Felicidade para todos
No Lar da Felicidade - Associação de Solidariedade Social, em Meirinhas (Pombal), o projeto nasceu como ideia-relâmpago. A primeira vez que por ali se falou na possibilidade de construir "umas casinhas para idosos e também para famílias carenciadas" terá sido em outubro, quando a consultora que habitualmente apoia a instituição no que concerne a candidaturas falou de um projeto similar no interior do país. José Carlos Ferreira, presidente da direção, acolheu a ideia com entusiasmo. Pediu orçamentos para habitações modulares, e fez contas ao financiamento que seria preciso.
"Como tínhamos bastante terreno aqui na área envolvente, ficou-nos aqui o bichinho daquela ideia", conta ao DN Cristina Ribeiro, diretora técnica desta IPSS. Ao mesmo tempo, apresentava a ideia ao diretor da Segurança Social de Leiria, João Paulo Pedrosa.

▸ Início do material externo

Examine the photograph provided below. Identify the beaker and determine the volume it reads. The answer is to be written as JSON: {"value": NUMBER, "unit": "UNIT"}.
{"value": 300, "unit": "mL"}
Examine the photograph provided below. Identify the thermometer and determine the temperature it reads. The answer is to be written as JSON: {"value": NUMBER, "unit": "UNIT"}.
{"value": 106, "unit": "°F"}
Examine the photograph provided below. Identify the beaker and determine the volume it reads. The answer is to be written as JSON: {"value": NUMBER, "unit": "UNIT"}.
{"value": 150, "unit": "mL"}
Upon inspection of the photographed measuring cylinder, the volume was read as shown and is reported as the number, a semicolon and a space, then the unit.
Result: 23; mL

"Foi assim que soubemos que o projeto poderia ser incluído no âmbito do PRR (Plano de Recuperação e Resiliência), acrescenta aquela responsável, uma semana depois de assinada a comparticipação financeira. O Estado suportará na íntegra os cerca de 442 mil euros estimados no projeto, ficando os arranjos exteriores a cargo do município de Pombal, tal como aconteceu já com o projeto de arquitetura. De resto, o presidente da câmara, Pedro Pimpão, sublinha a importância da iniciativa, que "visa dotar o território de mais uma resposta social inovadora".

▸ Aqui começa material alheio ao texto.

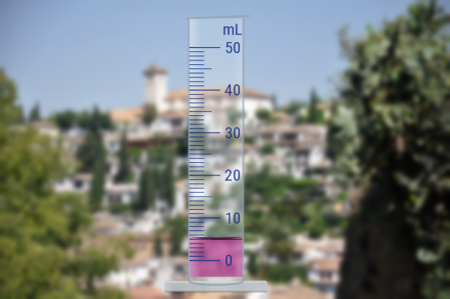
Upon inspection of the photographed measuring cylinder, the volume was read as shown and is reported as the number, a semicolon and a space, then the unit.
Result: 5; mL
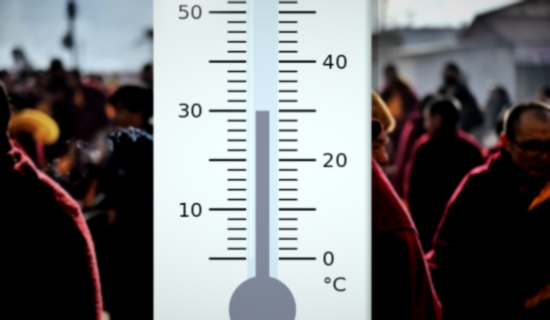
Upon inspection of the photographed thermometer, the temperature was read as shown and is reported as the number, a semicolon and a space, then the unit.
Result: 30; °C
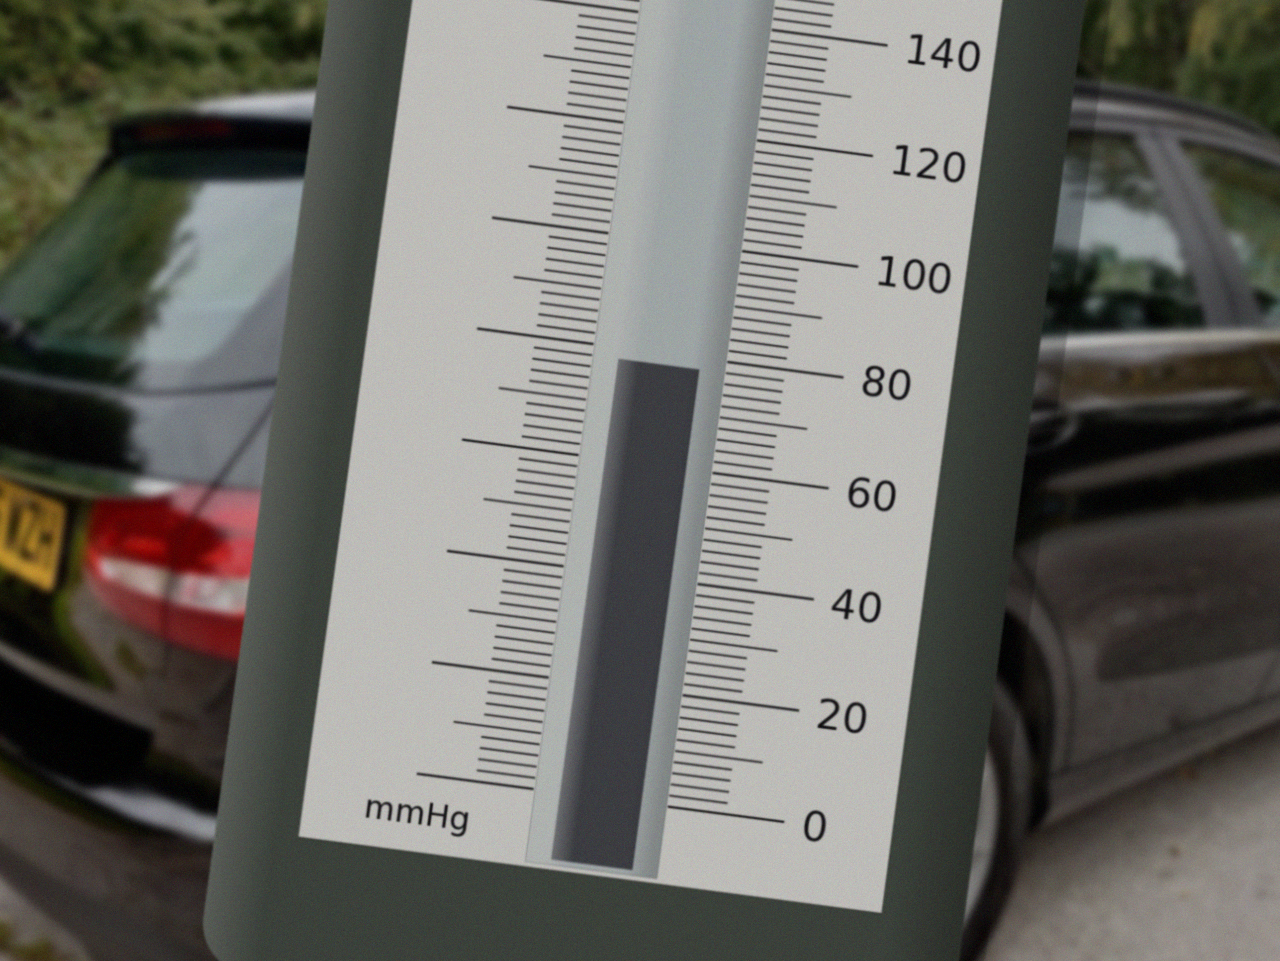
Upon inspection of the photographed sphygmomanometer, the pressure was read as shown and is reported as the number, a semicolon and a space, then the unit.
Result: 78; mmHg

Em causa estão oito pequenas casas, com capacidade para acolher 17 utentes. O projeto consiste na construção de unidades habitacionais independentes, destinadas a famílias, pessoas idosas, pessoas deficiência e outras, desde que em situação de vulnerabilidade social.
Há muito que o Lar da Felicidade necessitava de ampliar a sua capacidade (que é apenas para 21 utentes, na componente residencial) "mas não só para esse tipo de resposta. Notávamos que havia muitos pedidos de pessoas que precisam do acompanhamento noturno, e durante 24 horas, mas não querem estar institucionalizadas", refere Cristina Ribeiro. "São pessoas que querem receber visitas quando entendem, sem estarem sujeitas aos horários de uma instituição, mantendo a sua autonomia e privacidade, mas ao mesmo tempo contando com o (necessário) apoio dos técnicos da instituição", acrescenta.

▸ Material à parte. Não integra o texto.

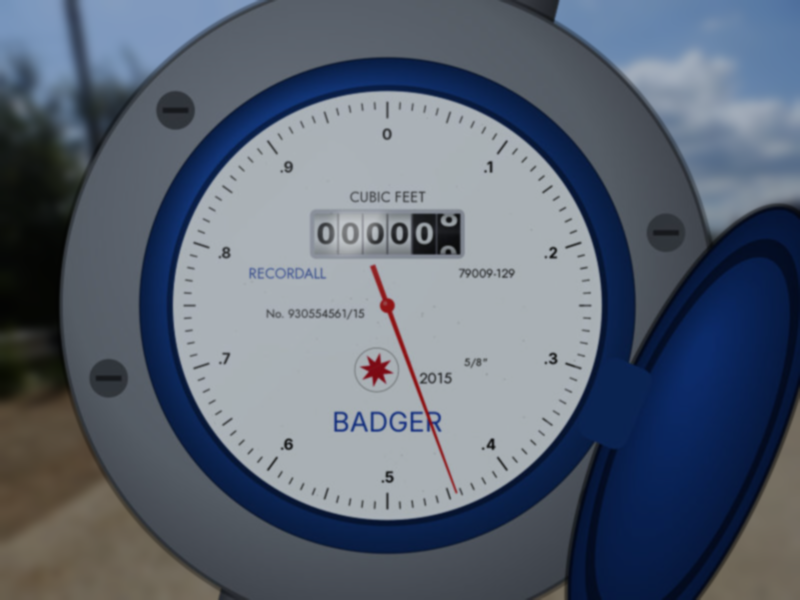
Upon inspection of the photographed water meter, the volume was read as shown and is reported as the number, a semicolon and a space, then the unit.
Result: 8.44; ft³
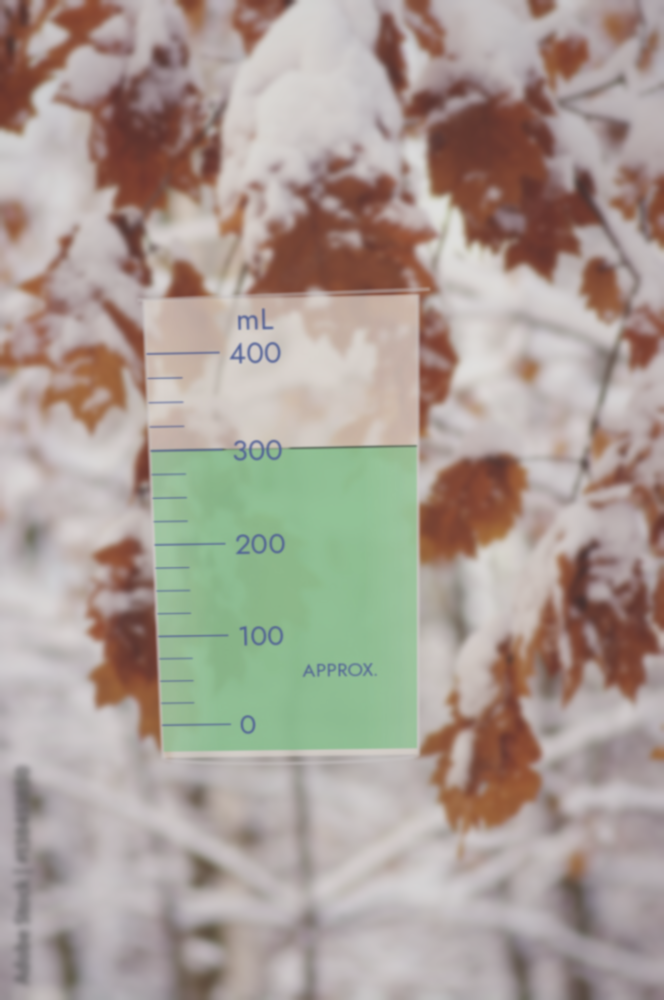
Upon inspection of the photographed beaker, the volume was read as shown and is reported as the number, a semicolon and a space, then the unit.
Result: 300; mL
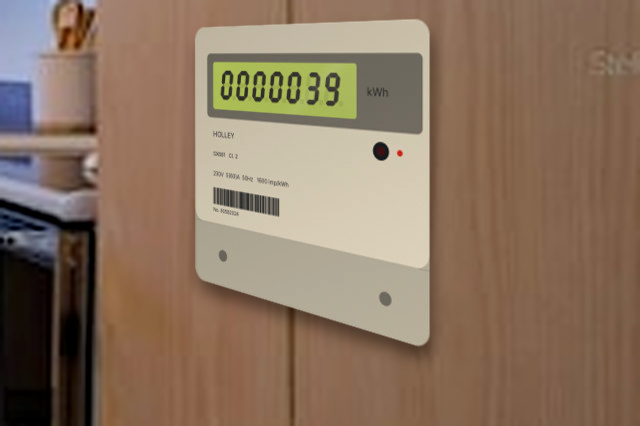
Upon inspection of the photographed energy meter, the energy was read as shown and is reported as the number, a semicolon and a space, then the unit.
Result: 39; kWh
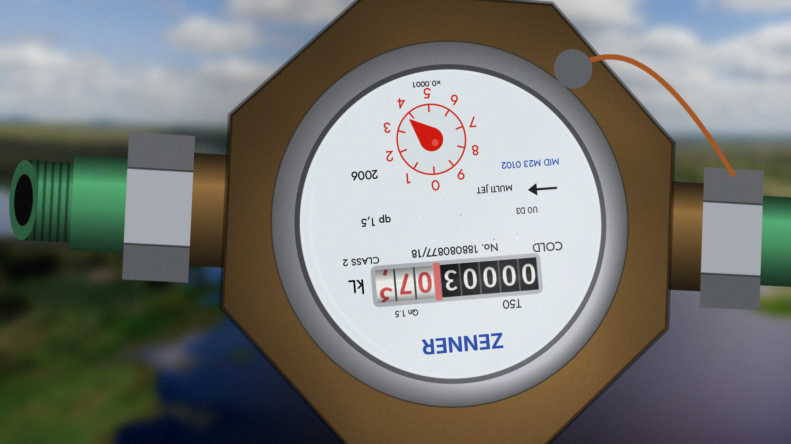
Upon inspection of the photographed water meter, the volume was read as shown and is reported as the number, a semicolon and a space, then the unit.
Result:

A Associação de Solidariedade Social Lar da Felicidade já contemplava respostas desde a infância à terceira idade: 21 utentes em Lar, 20 em Centro de Dia, 20 em apoio domiciliário, 42 crianças na creche e servem 160 refeições todos os dias no Centro Escolar.
A aldeia de Meirinhas é a sede de uma das mais pequenas freguesias do concelho de Pombal (a última a ser criada, nos anos 80) mas a mais importante do ponto de vista económico, graças ao volume de negócios que por ali passa, no universo alargado de empresas. Ainda assim, regista o outro extremo: um crescente número de carenciados, o que obriga o Lar da Felicidade a investir num programa alimentar. Uma vez por mês, entrega cabazes a várias famílias. Foi assim, por ter conhecimento desse tecido frágil, que a direção da instituição percebeu a importância de abarcar no projeto a habitação colaborativa e comunitária. "Aqui na freguesia não há casas para arrendar, sobretudo a quem tem baixos rendimentos, sem possibilidade de recorrer a um fiador no contrato, ou pessoas com pensões de velhice mínimas", adianta a diretora da associação.
Além da Cercicaper e do Lar da Felicidade, vão receber projetos similares a Casa do Povo de Óbidos,
Embora ciente de que não vai mudar o mundo, o Lar da Felicidade sabe que pode mudar os dias de alguns dos habitantes da terra.